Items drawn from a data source
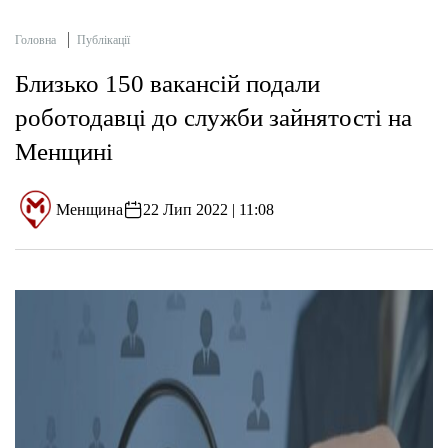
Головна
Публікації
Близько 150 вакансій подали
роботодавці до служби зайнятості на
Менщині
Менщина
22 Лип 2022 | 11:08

PROBLEM DETAILS
Reproduce all the text read from the records above, line for line and without changes. Leave the pictures out of your answer.

SOLUTION TO THIS EXERCISE
Головна
Публікації
Близько 150 вакансій подали
роботодавці до служби зайнятості на
Менщині
Менщина
22 Лип 2022 | 11:08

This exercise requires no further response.